(Stored data entries)
• • • •
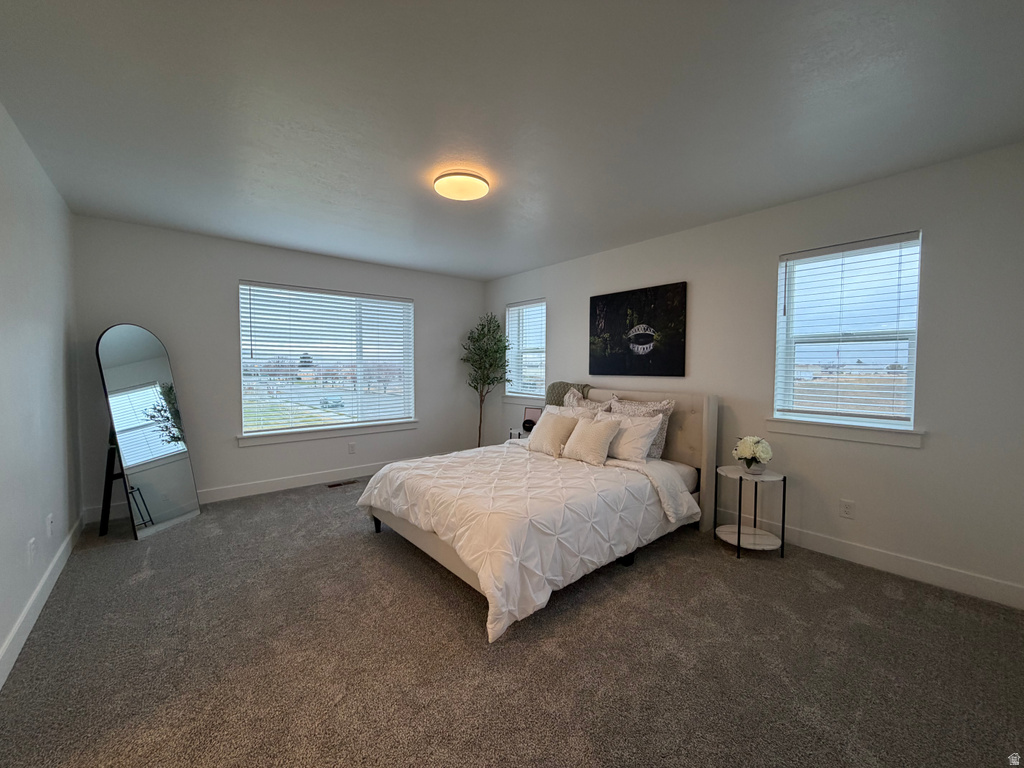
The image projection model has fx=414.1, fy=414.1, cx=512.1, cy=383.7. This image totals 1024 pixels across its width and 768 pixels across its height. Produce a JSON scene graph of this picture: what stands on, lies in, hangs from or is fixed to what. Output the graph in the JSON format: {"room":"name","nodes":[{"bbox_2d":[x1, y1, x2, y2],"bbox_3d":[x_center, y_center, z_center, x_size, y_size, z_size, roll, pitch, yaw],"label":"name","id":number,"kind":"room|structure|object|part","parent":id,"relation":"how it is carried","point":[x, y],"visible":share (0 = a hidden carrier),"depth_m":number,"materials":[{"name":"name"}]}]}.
{"room":"bedroom","nodes":[
{"label":"bedroom","id":0,"kind":"room"},
{"bbox_2d":[0,101,80,684],"bbox_3d":[-1.827,-0.002,1.208,0.168,2.483,5.199,-2,3,-40],"label":"left wall","id":1,"kind":"structure","parent":0,"point":[30,588],"depth_m":2.20,"materials":[{"name":"white paint"}]},
{"bbox_2d":[27,536,36,563],"bbox_3d":[-2.413,0.840,2.084,0.012,0.118,0.074,-2,3,-40],"label":"wall socket","id":2,"kind":"object","parent":1,"relation":"attached to","point":[32,541],"visible":0.98,"depth_m":2.07,"materials":[{"name":"white plastic"}]},
{"bbox_2d":[0,512,84,690],"bbox_3d":[-1.830,1.143,1.415,0.016,0.116,4.955,-2,3,-40],"label":"baseboard","id":3,"kind":"structure","parent":1,"relation":"attached to","point":[28,607],"depth_m":2.06,"materials":[{"name":"white paint"}]},
{"bbox_2d":[46,513,53,537],"bbox_3d":[-2.684,0.823,2.407,0.015,0.120,0.071,-2,3,-40],"label":"wall socket","id":4,"kind":"object","parent":1,"relation":"attached to","point":[49,523],"visible":0.98,"depth_m":2.39,"materials":[{"name":"white plastic"}]},
{"bbox_2d":[71,216,484,520],"bbox_3d":[-1.937,-0.153,4.644,4.090,2.457,0.161,-2,3,-40],"label":"back wall","id":5,"kind":"structure","parent":0,"point":[240,265],"depth_m":3.90,"materials":[{"name":"grey paint"}]},
{"bbox_2d":[80,457,415,524],"bbox_3d":[-1.957,1.014,4.572,3.906,0.125,0.015,-2,3,-40],"label":"baseboard","id":6,"kind":"structure","parent":5,"relation":"attached to","point":[219,493],"depth_m":4.17,"materials":[{"name":"white paint"}]},
{"bbox_2d":[237,281,414,438],"bbox_3d":[-1.985,-0.256,4.684,1.781,1.519,0.123,-2,3,-40],"label":"window","id":7,"kind":"structure","parent":5,"relation":"in","point":[319,394],"depth_m":4.59,"materials":[{"name":"glass"}]},
{"bbox_2d":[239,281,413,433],"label":"window blind","id":8,"kind":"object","parent":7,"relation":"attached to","point":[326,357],"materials":[{"name":"white plastic"}]},
{"bbox_2d":[236,419,417,446],"bbox_3d":[-1.919,0.515,4.567,1.818,0.108,0.111,-2,3,-40],"label":"window sill","id":9,"kind":"structure","parent":5,"relation":"attached to","point":[389,429],"depth_m":4.41,"materials":[{"name":"white paint"}]},
{"bbox_2d":[347,442,355,453],"bbox_3d":[-1.812,0.722,4.667,0.073,0.122,0.013,-2,3,-40],"label":"wall socket","id":10,"kind":"object","parent":5,"relation":"attached to","point":[350,446],"visible":0.98,"depth_m":4.66,"materials":[{"name":"white plastic"}]},
{"bbox_2d":[0,474,1023,767],"bbox_3d":[-0.199,1.222,2.471,4.194,0.100,5.692,-2,3,-40],"label":"carpet floor","id":11,"kind":"structure","parent":0,"point":[143,586],"depth_m":1.81,"materials":[{"name":"carpet"}]},
{"bbox_2d":[95,324,201,540],"bbox_3d":[-2.854,0.329,3.270,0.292,1.612,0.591,1,2,11],"label":"floor mirror","id":12,"kind":"object","parent":11,"relation":"on","point":[115,343],"visible":1,"depth_m":3.22,"materials":[{"name":"mirror"}]},
{"bbox_2d":[326,478,360,487],"bbox_3d":[-1.828,1.074,4.485,0.342,0.010,0.121,-2,3,-40],"label":"floor vent","id":13,"kind":"object","parent":11,"relation":"in","point":[336,485],"visible":0.96,"depth_m":4.46,"materials":[{"name":"brown metal"}]},
{"bbox_2d":[461,311,510,446],"bbox_3d":[-0.356,0.054,5.284,0.682,1.978,0.697,-2,3,-40],"label":"potted tree","id":14,"kind":"object","parent":11,"relation":"on","point":[495,351],"visible":0.93,"depth_m":5.23,"materials":[{"name":"green plant"}]},
{"bbox_2d":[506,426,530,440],"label":"nightstand","id":15,"kind":"object","parent":11,"relation":"on","point":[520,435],"visible":0.23,"depth_m":4.78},
{"bbox_2d":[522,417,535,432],"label":"alarm clock","id":16,"kind":"object","parent":15,"relation":"on","point":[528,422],"visible":0.85,"depth_m":4.64,"materials":[{"name":"black"}]},
{"bbox_2d":[521,406,542,430],"bbox_3d":[0.228,0.400,4.749,0.224,0.264,0.119,1,3,23],"label":"picture frame","id":17,"kind":"object","parent":15,"relation":"on","point":[531,414],"visible":0.77,"depth_m":4.74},
{"bbox_2d":[358,384,721,640],"bbox_3d":[0.276,0.594,3.211,2.381,1.111,1.823,-2,3,-40],"label":"bed","id":18,"kind":"object","parent":11,"relation":"on","point":[709,433],"visible":0.82,"depth_m":2.71,"materials":[{"name":"white fabric"}]},
{"bbox_2d":[357,444,697,641],"bbox_3d":[0.067,0.843,3.076,1.794,0.510,1.784,-2,3,-40],"label":"comforter","id":19,"kind":"object","parent":18,"relation":"on","point":[456,470],"visible":0.82,"depth_m":2.50,"materials":[{"name":"white fabric"}]},
{"bbox_2d":[528,411,578,456],"bbox_3d":[0.347,0.435,3.582,0.259,0.334,0.459,-2,3,-40],"label":"throw pillow","id":20,"kind":"object","parent":18,"relation":"on","point":[554,429],"visible":0.95,"depth_m":3.49,"materials":[{"name":"beige fabric"}]},
{"bbox_2d":[545,381,590,407],"bbox_3d":[0.571,0.228,4.199,0.311,0.505,0.483,-2,3,-40],"label":"throw blanket","id":21,"kind":"object","parent":18,"relation":"on","point":[558,394],"visible":0.33,"depth_m":4.18,"materials":[{"name":"fabric"}]},
{"bbox_2d":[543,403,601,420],"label":"pillow","id":22,"kind":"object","parent":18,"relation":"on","point":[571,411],"visible":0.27,"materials":[{"name":"white fabric"}]},
{"bbox_2d":[559,389,611,417],"bbox_3d":[0.593,0.358,3.925,0.262,0.411,0.667,-2,3,-40],"label":"pillow","id":23,"kind":"object","parent":18,"relation":"on","point":[573,401],"visible":0.33,"depth_m":3.88,"materials":[{"name":"fabric"}]},
{"bbox_2d":[562,415,622,465],"bbox_3d":[0.617,0.443,3.302,0.248,0.337,0.449,-2,3,-40],"label":"throw pillow","id":24,"kind":"object","parent":18,"relation":"on","point":[605,435],"visible":1,"depth_m":3.21,"materials":[{"name":"beige fabric"}]},
{"bbox_3d":[0.986,0.613,4.148,0.186,1.212,1.705,-2,3,-40],"label":"headboard","id":25,"kind":"part","parent":18,"relation":"part of","materials":[{"name":"fabric"}]},
{"bbox_2d":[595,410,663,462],"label":"pillow","id":26,"kind":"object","parent":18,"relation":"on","point":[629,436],"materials":[{"name":"white fabric"}]},
{"bbox_2d":[607,396,674,459],"bbox_3d":[0.991,0.346,3.375,0.201,0.457,0.601,-2,3,-40],"label":"pillow","id":27,"kind":"object","parent":18,"relation":"on","point":[664,409],"visible":0.42,"depth_m":3.25,"materials":[{"name":"fabric"}]},
{"bbox_2d":[714,465,785,559],"bbox_3d":[1.670,0.895,2.933,0.428,0.533,0.433,-2,3,-40],"label":"side table","id":28,"kind":"object","parent":11,"relation":"on","point":[738,536],"visible":0.96,"depth_m":2.89,"materials":[{"name":"metal"}]},
{"bbox_2d":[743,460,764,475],"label":"flower pot","id":29,"kind":"object","parent":28,"relation":"on","point":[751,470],"visible":0.78,"depth_m":2.88,"materials":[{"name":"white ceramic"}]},
{"bbox_2d":[733,435,772,473],"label":"flower arrangement","id":30,"kind":"object","parent":29,"relation":"in","point":[751,448],"visible":0.99,"depth_m":2.89,"materials":[{"name":"white plant"}]},
{"bbox_2d":[0,0,1023,280],"bbox_3d":[-0.168,-1.333,2.481,4.272,0.114,5.528,-2,3,-40],"label":"ceiling","id":31,"kind":"structure","parent":0,"point":[522,263],"depth_m":1.89,"materials":[{"name":"paint"}]},
{"bbox_2d":[432,170,489,200],"bbox_3d":[-0.324,-1.256,2.653,0.346,0.071,0.345,-2,3,-40],"label":"ceiling light","id":32,"kind":"object","parent":31,"relation":"attached to","point":[478,183],"visible":0.99,"depth_m":2.57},
{"bbox_2d":[480,141,1023,607],"bbox_3d":[1.356,-0.106,3.823,0.157,2.449,5.426,-2,3,-40],"label":"right wall","id":33,"kind":"structure","parent":0,"point":[562,319],"depth_m":2.60,"materials":[{"name":"paint"}]},
{"bbox_2d":[502,393,543,406],"bbox_3d":[0.189,0.200,5.224,0.110,0.106,0.896,-2,3,-40],"label":"window sill","id":34,"kind":"structure","parent":33,"relation":"attached to","point":[516,401],"depth_m":5.26,"materials":[{"name":"white paint"}]},
{"bbox_2d":[504,298,546,401],"bbox_3d":[0.210,-0.414,5.233,0.119,1.246,0.783,-2,3,-40],"label":"window","id":35,"kind":"structure","parent":33,"relation":"in","point":[516,308],"depth_m":5.27,"materials":[{"name":"white glass"}]},
{"bbox_2d":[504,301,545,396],"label":"window blind","id":36,"kind":"object","parent":35,"relation":"attached to","point":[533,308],"visible":0.75,"depth_m":5.21,"materials":[{"name":"white plastic"}]},
{"bbox_2d":[588,281,687,377],"bbox_3d":[1.150,-0.492,3.957,0.033,0.808,1.057,-2,3,-40],"label":"picture","id":37,"kind":"object","parent":33,"relation":"attached to","point":[596,304],"visible":0.99,"depth_m":3.87,"materials":[{"name":"black"}]},
{"bbox_2d":[762,418,924,448],"bbox_3d":[2.187,0.310,2.782,0.104,0.106,0.854,-2,3,-40],"label":"window sill","id":38,"kind":"structure","parent":33,"relation":"attached to","point":[827,433],"depth_m":2.71,"materials":[{"name":"white paint"}]},
{"bbox_2d":[839,498,854,518],"bbox_3d":[2.233,0.833,2.765,0.009,0.116,0.071,-2,3,-40],"label":"wall socket","id":39,"kind":"object","parent":33,"relation":"attached to","point":[846,510],"visible":0.97,"depth_m":2.76,"materials":[{"name":"white plastic"}]},
{"bbox_2d":[772,231,922,435],"bbox_3d":[2.269,-0.311,2.833,0.109,1.216,0.771,-2,3,-40],"label":"window","id":40,"kind":"structure","parent":33,"relation":"in","point":[895,422],"depth_m":2.81,"materials":[{"name":"white glass"}]},
{"bbox_2d":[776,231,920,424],"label":"window blind","id":41,"kind":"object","parent":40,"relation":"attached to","point":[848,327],"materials":[{"name":"white plastic"}]},
{"bbox_2d":[719,508,1023,609],"bbox_3d":[1.433,1.063,3.684,0.015,0.119,4.838,-2,3,-40],"label":"baseboard","id":42,"kind":"structure","parent":33,"relation":"attached to","point":[929,579],"depth_m":2.55,"materials":[{"name":"white paint"}]},
{"label":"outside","id":43,"kind":"structure","parent":0,"visible":0},
{"label":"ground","id":44,"kind":"structure","parent":43,"visible":0},
{"bbox_2d":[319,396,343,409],"label":"car","id":45,"kind":"object","parent":44,"relation":"on","point":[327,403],"visible":0.89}
]}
• • • •
**About this task**
Each line in the entries above that includes the string "black" should be extracted.

**Output for this task**
{"bbox_2d":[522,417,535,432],"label":"alarm clock","id":16,"kind":"object","parent":15,"relation":"on","point":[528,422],"visible":0.85,"depth_m":4.64,"materials":[{"name":"black"}]},
{"bbox_2d":[588,281,687,377],"bbox_3d":[1.150,-0.492,3.957,0.033,0.808,1.057,-2,3,-40],"label":"picture","id":37,"kind":"object","parent":33,"relation":"attached to","point":[596,304],"visible":0.99,"depth_m":3.87,"materials":[{"name":"black"}]},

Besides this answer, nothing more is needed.